Author Topic: Advanced Analytics  (Read 424 times)

0 Members and 1 Guest are viewing this topic.

Offline bluestreak

  • Global Moderator
  • ****
  • Posts: 11259
Re: Advanced Analytics
« Topic Start: June 17, 2019, 04:32:43 PM »
Two reasons.  One, because there is a high chance that there is a different indicator that captures the same causal relationship better (intercorrelation).  For example, team batting average has a high correlation with runs scored.  That would lead you to focus on batting average.  It turns out that OPS has a higher correlation than batting average alone.   

Two (and this is rarer): there are traits that predict success much more reliably at lower levels than higher ones.  The classic one is birth dates.  Because most youth baseball leagues use 7/31 as the age cutoff for each year, kids get picked for youth elite travel teams at a much higher rate if they happen to be one of the oldest players in their cohort than the youngest.  My travel teams growing up were a lot of August/September/October kids, because a few extra months of physical maturity matters a lot when you're talking about 13-year-olds.  That trait is fairly highly correlated to performance even through high school, but it does not persist much at all beyond that.   In other words, there is causation in one data set that will not persist as a causal factor in a different one.

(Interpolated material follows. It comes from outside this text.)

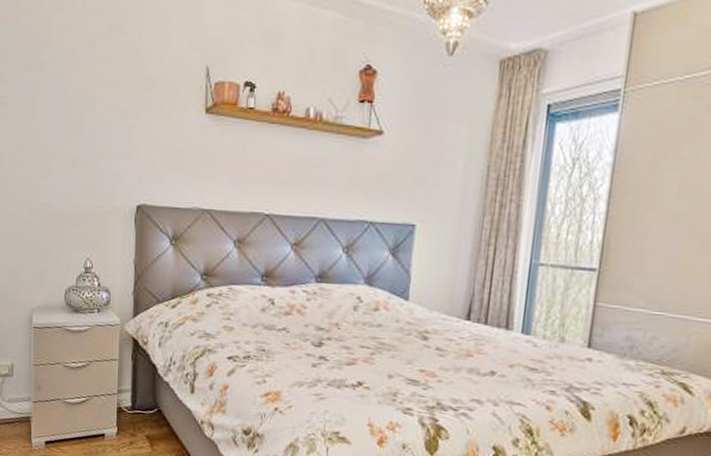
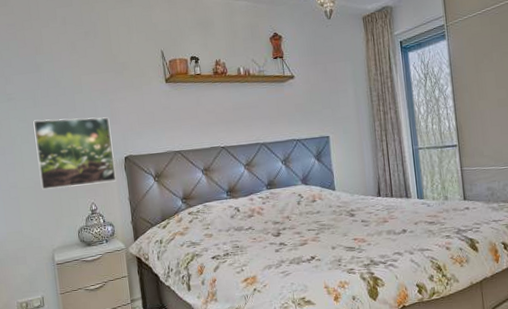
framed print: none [27,136,124,236] -> present [33,117,116,190]

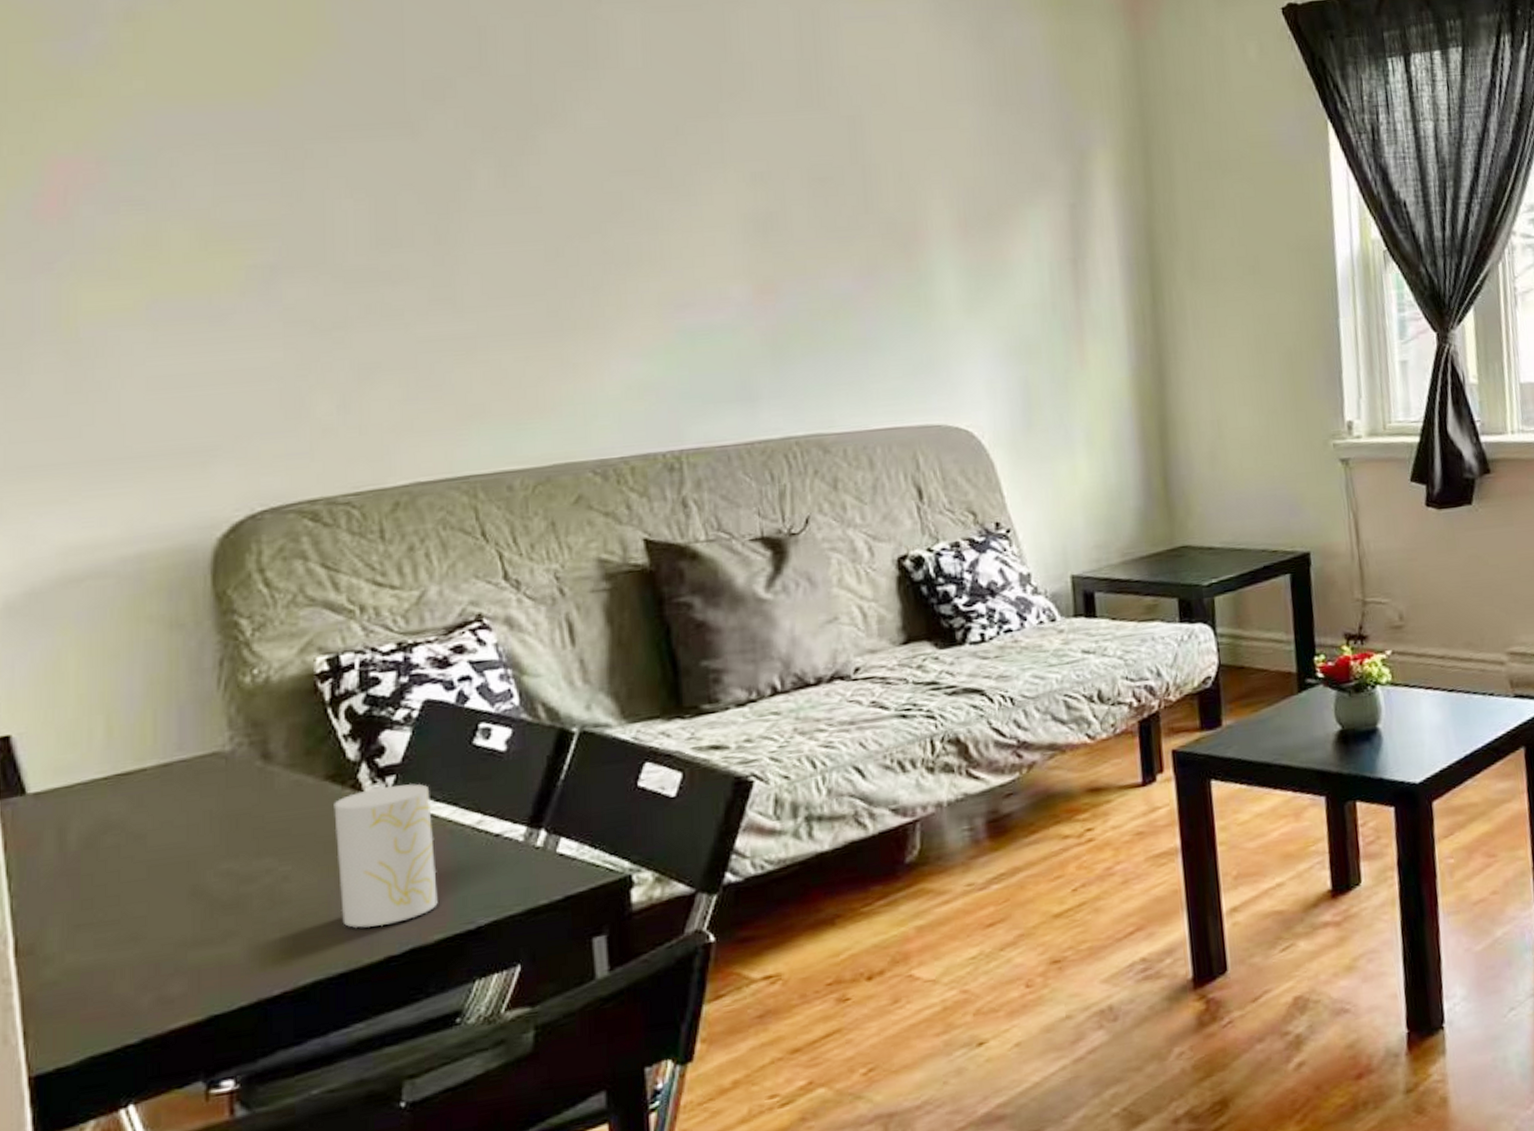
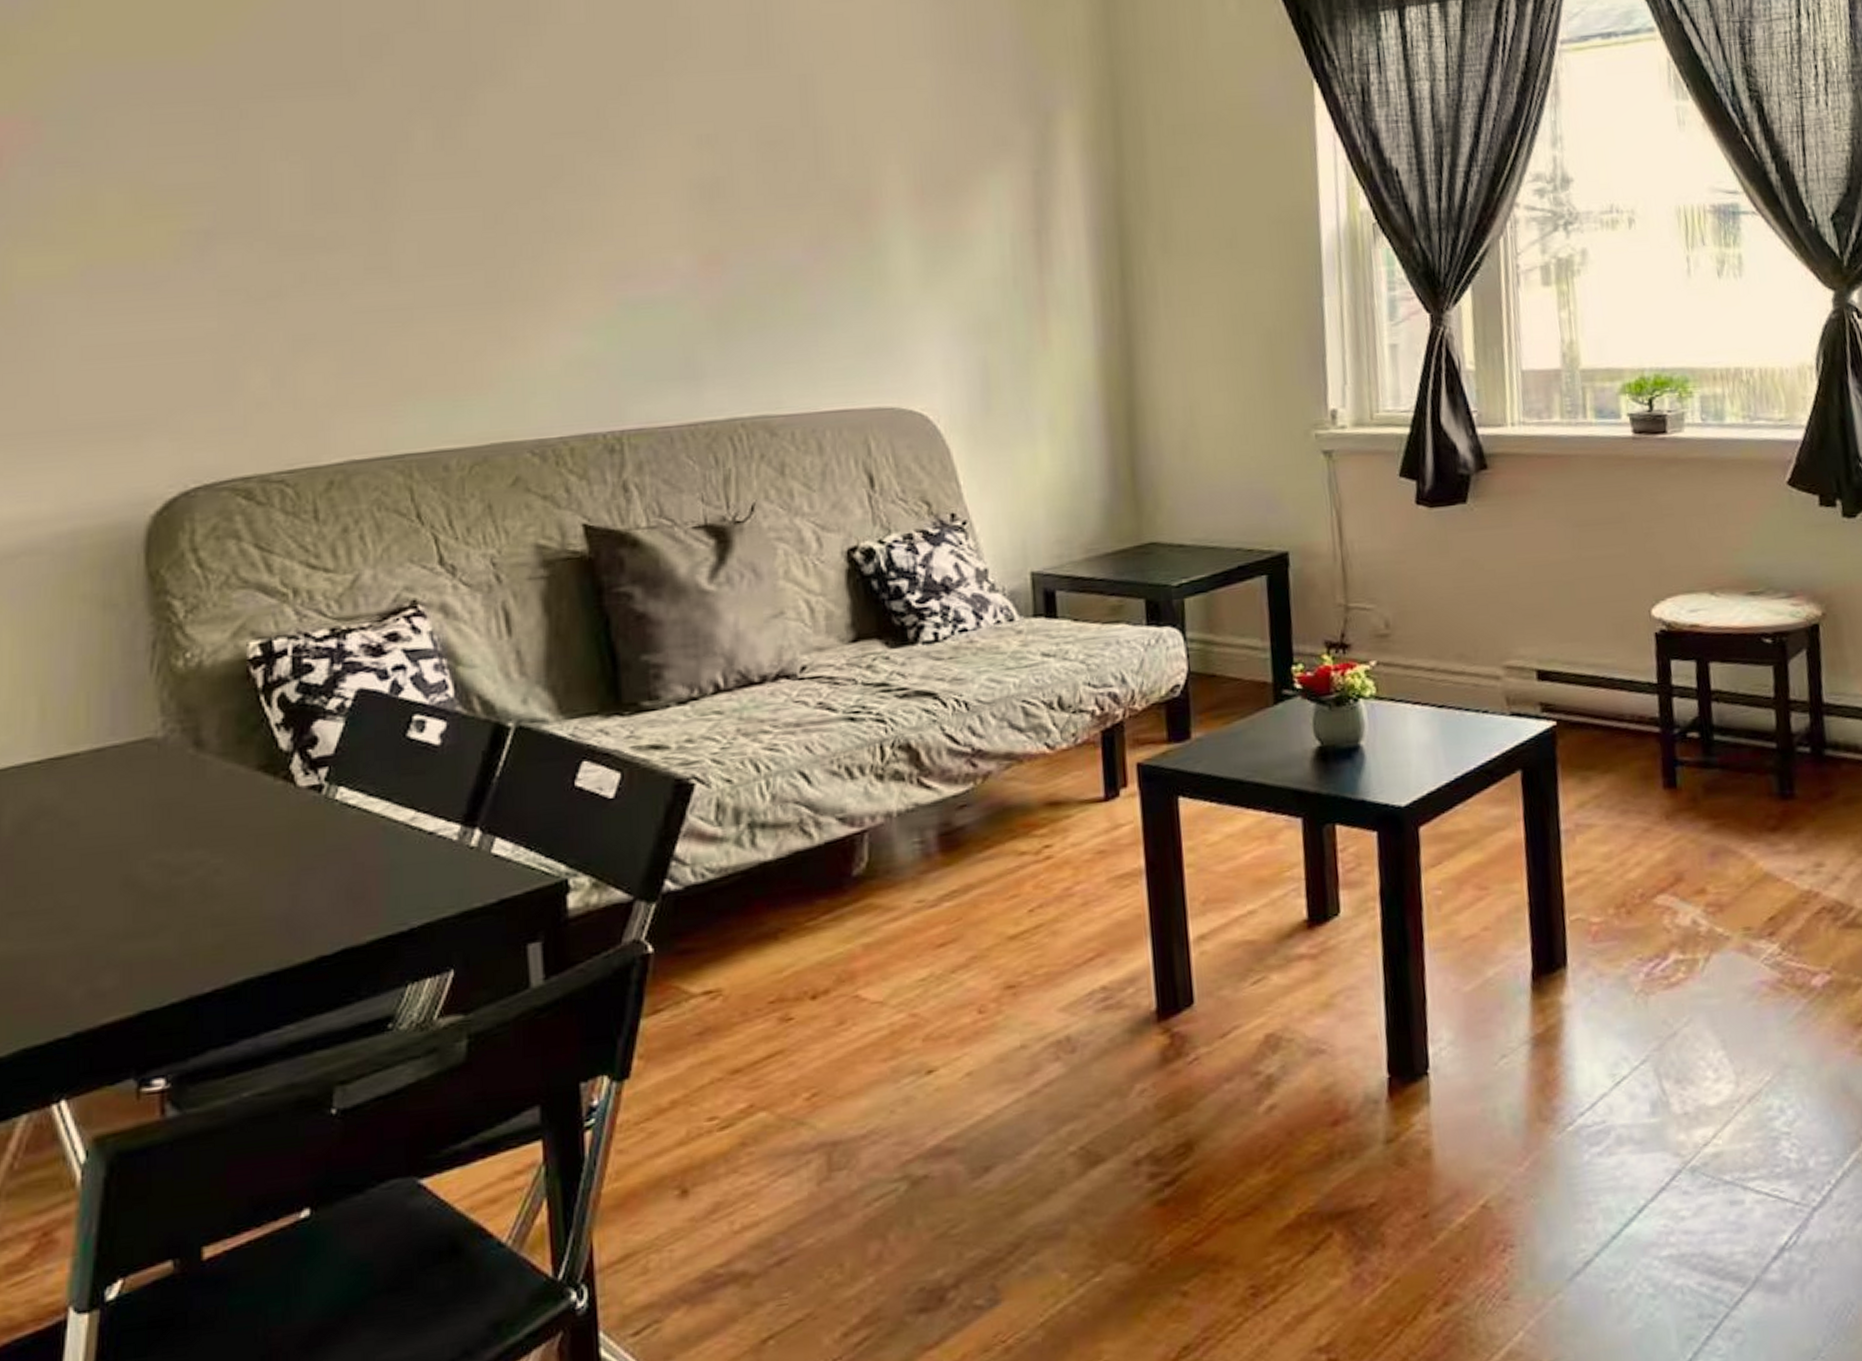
cup: present [334,783,438,928] -> none [266,776,370,926]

But batting average doesn't have a correlation without causation. It's highly correlated because a higher batting average is correlated with a high OPS because its a major component of both OBP and slugging.
This isn't some random occurrence that happens to correlate. It's pretty clear that more base hits will cause you to score more runs. Just because another stat is better, doesn't mean to other one isn't causitive.